| TASKS TO CARRY OUT |
- A) From the UK flash PMI article, return the passage from "This was helped" up to and including "no-change 50.0 mark.", word for word.
- B) According to the UK flash PMI article, what value did the flash composite purchasing managers' index reach in November?

| PASSAGE PROVIDED |
= = = = = = =
UK gets "rare positive news" in November flash PMI, thanks to services
(Alliance News) - The UK economy edged back into growth territory in November, according to preliminary purchasing managers' index data on Thursday, which analysts said provided reassurance that the UK was not on the brink of a recession.
This was helped by the services sector returning to growth territory, offsetting a manufacturing sector that remained in contraction territory but faring better than it did in October.
The S&P Global/CIPS flash UK flash composite purchasing managers' index rose to 50.1 points in November, from 48.7 in October.
This marked a four-month-high and represents growth, edging above the no-change 50.0 mark.
The flash services PMI business activity index jumped to a four month high, registering 50.05 in November from 49.5 in October.
Meanwhile, the flash manufacturing PMI rose to 47.9 from 44.3. Whilst this marks a five-month-high, it also signifies the ninth consecutive month of contractions in the sector.
= = = = = = =
| SOURCE INFORMATION |
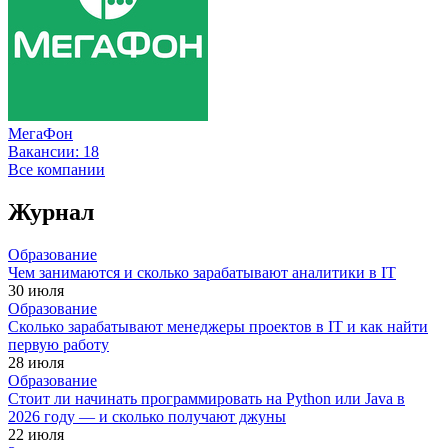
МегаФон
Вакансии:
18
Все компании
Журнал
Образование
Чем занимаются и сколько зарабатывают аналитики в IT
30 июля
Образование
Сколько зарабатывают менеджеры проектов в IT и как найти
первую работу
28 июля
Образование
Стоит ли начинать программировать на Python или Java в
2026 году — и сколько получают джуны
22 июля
= = = = = = =
| OUTPUTS FOR THE TASKS |
- A)
This was helped by the services sector returning to growth territory, offsetting a manufacturing sector that remained in contraction territory but faring better than it did in October.
The S&P Global/CIPS flash UK flash composite purchasing managers' index rose to 50.1 points in November, from 48.7 in October.
This marked a four-month-high and represents growth, edging above the no-change 50.0 mark.

- B) 50.1 points